Current law allows Louisianans to seal certain records of nonviolent and lower-level misdemeanors and felonies if ten years have elapsed and the person remains crime-free. This policy should be expanded to additional Louisianans who have earned a chance at a fresh start. Those who have been deemed factually innocent and entitled to compensation should be able to wipe their slates clean, and, after giving the Louisiana Bureau of Criminal Identification and Information a chance to object and explain why sealing these records should not be granted, extending this policy to aggravated battery, second degree battery, aggravated assault, aggravated criminal damage to property, simple robbery, purse snatching, or illegal use of weapons or dangerous instrumentalities could help thousands more turn their lives around. Importantly, this fresh start would only be allowed for those who have remained crime-free and employed for 10 years.
In Louisiana, over 17,000 people are released from prison and re-enter society each year. This represents a significant portion of Louisiana’s population and workforce. However, under our current policies, men who have been incarcerated work 9 weeks less per year and take home 40 percent less pay annually than their colleagues.
Instead of creating economic obstacles, Louisiana could ensure that employers are able to safely and securely hire those with a criminal record. The state could also ensure that those who have earned a second chance are able to obtain housing and achieve gainful employment. This makes good economic sense but would also make our state demonstrably safer. Employment has been linked with lower recidivism rates, meaning these policies could both boost employment and cut crime. This policy agenda will strengthen Louisiana’s economy, lift up its citizens, and restore our communities.
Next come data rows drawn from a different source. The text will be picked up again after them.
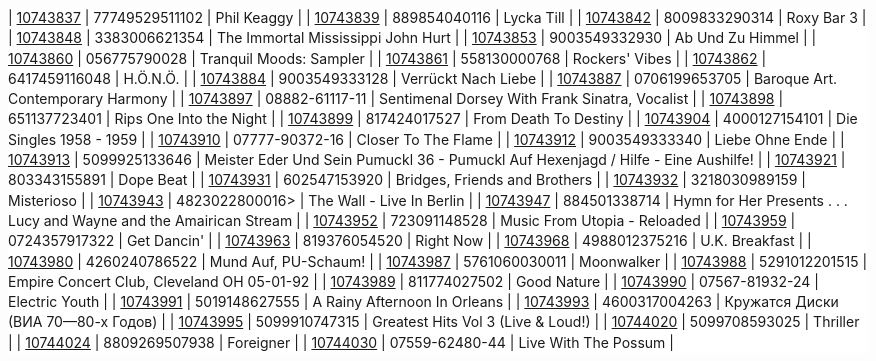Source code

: | [10743837](https://www.discogs.com/release/10743837) | 77749529511102 | Phil Keaggy |
| [10743839](https://www.discogs.com/release/10743839) | 889854040116 | Lycka Till |
| [10743842](https://www.discogs.com/release/10743842) | 8009833290314 | Roxy Bar 3 |
| [10743848](https://www.discogs.com/release/10743848) | 3383006621354 | The Immortal Mississippi John Hurt |
| [10743853](https://www.discogs.com/release/10743853) | 9003549332930 | Ab Und Zu Himmel |
| [10743860](https://www.discogs.com/release/10743860) | 056775790028 | Tranquil Moods: Sampler |
| [10743861](https://www.discogs.com/release/10743861) | 558130000768 | Rockers' Vibes |
| [10743862](https://www.discogs.com/release/10743862) | 6417459116048 | H.Ö.N.Ö. |
| [10743884](https://www.discogs.com/release/10743884) | 9003549333128 | Verrückt Nach Liebe |
| [10743887](https://www.discogs.com/release/10743887) | 0706199653705 | Baroque Art. Contemporary Harmony |
| [10743897](https://www.discogs.com/release/10743897) | 08882-61117-11 | Sentimenal Dorsey With Frank Sinatra, Vocalist |
| [10743898](https://www.discogs.com/release/10743898) | 651137723401 | Rips One Into the Night |
| [10743899](https://www.discogs.com/release/10743899) | 817424017527 | From Death To Destiny |
| [10743904](https://www.discogs.com/release/10743904) | 4000127154101 | Die Singles 1958 - 1959 |
| [10743910](https://www.discogs.com/release/10743910) | 07777-90372-16 | Closer To The Flame |
| [10743912](https://www.discogs.com/release/10743912) | 9003549333340 | Liebe Ohne Ende |
| [10743913](https://www.discogs.com/release/10743913) | 5099925133646 | Meister Eder Und Sein Pumuckl 36 - Pumuckl Auf Hexenjagd / Hilfe - Eine Aushilfe! |
| [10743921](https://www.discogs.com/release/10743921) | 803343155891 | Dope Beat |
| [10743931](https://www.discogs.com/release/10743931) | 602547153920 | Bridges, Friends and Brothers |
| [10743932](https://www.discogs.com/release/10743932) | 3218030989159 | Misterioso |
| [10743943](https://www.discogs.com/release/10743943) | 4823022800016> | The Wall - Live In Berlin |
| [10743947](https://www.discogs.com/release/10743947) | 884501338714 | Hymn for Her Presents . . . Lucy and Wayne and the Amairican Stream |
| [10743952](https://www.discogs.com/release/10743952) | 723091148528 | Music From Utopia  - Reloaded |
| [10743959](https://www.discogs.com/release/10743959) | 0724357917322 | Get Dancin' |
| [10743963](https://www.discogs.com/release/10743963) | 819376054520 | Right Now |
| [10743968](https://www.discogs.com/release/10743968) | 4988012375216 | U.K. Breakfast |
| [10743980](https://www.discogs.com/release/10743980) | 4260240786522 | Mund Auf, PU-Schaum! |
| [10743987](https://www.discogs.com/release/10743987) | 5761060030011 | Moonwalker |
| [10743988](https://www.discogs.com/release/10743988) | 5291012201515 | Empire Concert Club, Cleveland OH 05-01-92 |
| [10743989](https://www.discogs.com/release/10743989) | 811774027502 | Good Nature |
| [10743990](https://www.discogs.com/release/10743990) | 07567-81932-24 | Electric Youth |
| [10743991](https://www.discogs.com/release/10743991) | 5019148627555 | A Rainy Afternoon In Orleans |
| [10743993](https://www.discogs.com/release/10743993) | 4600317004263 | Кружатся Диски (ВИА 70—80-х Годов) |
| [10743995](https://www.discogs.com/release/10743995) | 5099910747315 | Greatest Hits Vol 3 (Live & Loud!) |
| [10744020](https://www.discogs.com/release/10744020) | 5099708593025 | Thriller |
| [10744024](https://www.discogs.com/release/10744024) | 8809269507938 | Foreigner |
| [10744030](https://www.discogs.com/release/10744030) | 07559-62480-44 | Live With The Possum |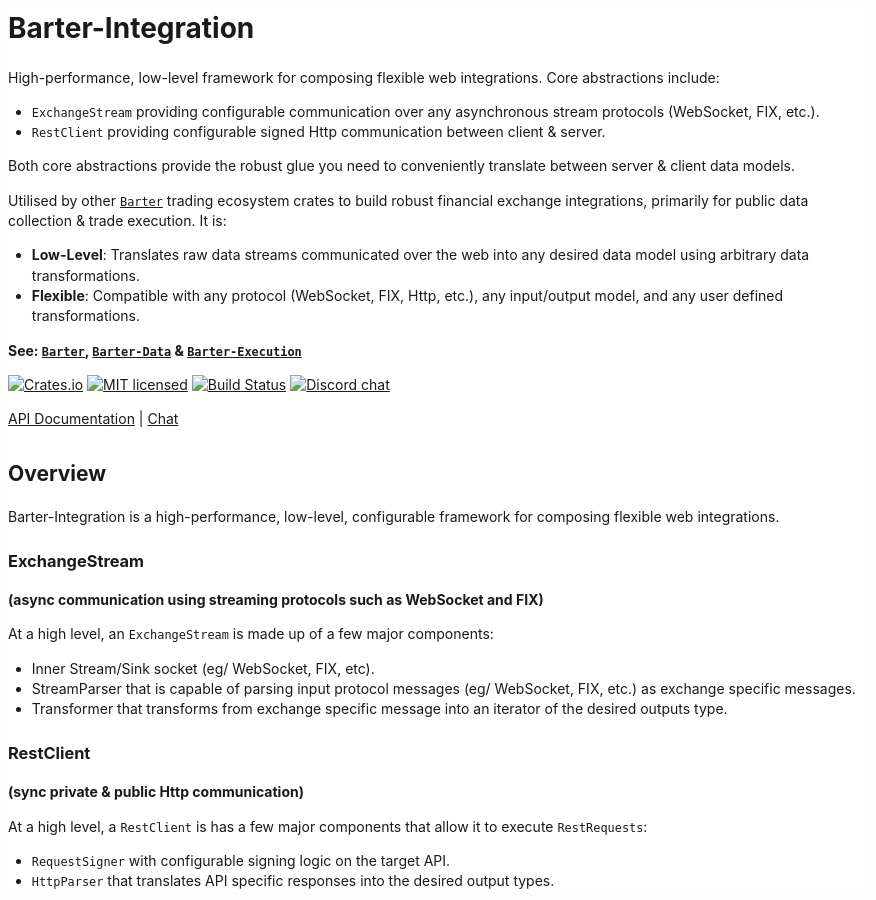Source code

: # Barter-Integration

High-performance, low-level framework for composing flexible web integrations. 
Core abstractions include:
- `ExchangeStream` providing configurable communication over any asynchronous stream protocols (WebSocket, FIX, etc.).
- `RestClient` providing configurable signed Http communication between client & server.  

Both core abstractions provide the robust glue you need to conveniently translate between server & client data models.

Utilised by other [`Barter`] trading ecosystem crates to build robust financial exchange integrations,
primarily for public data collection & trade execution. It is:
* **Low-Level**: Translates raw data streams communicated over the web into any desired data model using arbitrary data transformations.
* **Flexible**: Compatible with any protocol (WebSocket, FIX, Http, etc.), any input/output model, and any user defined transformations. 

**See: [`Barter`], [`Barter-Data`] & [`Barter-Execution`]**

[![Crates.io][crates-badge]][crates-url]
[![MIT licensed][mit-badge]][mit-url]
[![Build Status][actions-badge]][actions-url]
[![Discord chat][discord-badge]][discord-url]

[crates-badge]: https://img.shields.io/crates/v/barter-integration.svg
[crates-url]: https://crates.io/crates/barter-integration

[mit-badge]: https://img.shields.io/badge/license-MIT-blue.svg
[mit-url]: https://gitlab.com/open-source-keir/financial-modelling/trading/barter-integration-rs/-/blob/main/LICENCE

[actions-badge]: https://gitlab.com/open-source-keir/financial-modelling/trading/barter-integration-rs/badges/-/blob/main/pipeline.svg
[actions-url]: https://gitlab.com/open-source-keir/financial-modelling/trading/barter-integration-rs/-/commits/main

[discord-badge]: https://img.shields.io/discord/910237311332151317.svg?logo=discord&style=flat-square
[discord-url]: https://discord.gg/wE7RqhnQMV

[API Documentation] | [Chat]

[`Barter`]: https://crates.io/crates/barter
[`Barter-Data`]: https://crates.io/crates/barter-data
[`Barter-Execution`]: https://crates.io/crates/barter-execution
[API Documentation]: https://docs.rs/barter-data/latest/barter_integration
[Chat]: https://discord.gg/wE7RqhnQMV

## Overview

Barter-Integration is a high-performance, low-level, configurable framework for composing flexible web 
integrations. 

### ExchangeStream
**(async communication using streaming protocols such as WebSocket and FIX)**

At a high level, an `ExchangeStream` is made up of a few major components:
* Inner Stream/Sink socket (eg/ WebSocket, FIX, etc).
* StreamParser that is capable of parsing input protocol messages (eg/ WebSocket, FIX, etc.) as exchange
  specific messages.
* Transformer that transforms from exchange specific message into an iterator of the desired outputs type.

### RestClient
**(sync private & public Http communication)**

At a high level, a `RestClient` is has a few major components that allow it to execute `RestRequests`:
* `RequestSigner` with configurable signing logic on the target API.
* `HttpParser` that translates API specific responses into the desired output types.


[MIT license]: https://gitlab.com/open-source-keir/financial-modelling/trading/barter-data-rs/-/blob/main/LICENSE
The application for state and local government jobs in Louisiana should not inquire into criminal records. Instead, this inquiry should come at the interview stage, where the applicant has the chance to explain the record, provide context, and offer proof of rehabilitation. This would ensure all have a fair chance at being considered for the state or local government job.
Nineteen other states have already enacted such policies for government jobs, and several large corporations have voluntarily chosen to do so as well, including Target, Wal-Mart, and Koch Industries.
This policy would not require any state or local government to hire a particular applicant, nor would it prevent a state or local government employer from conducting a background check. It would merely prevent a criminal record from being an automatic bar to consideration for employment, and delay the inquiry into the criminal record until the applicant can explain it fully. Further, this policy would apply only to state and local government jobs, not to private entities.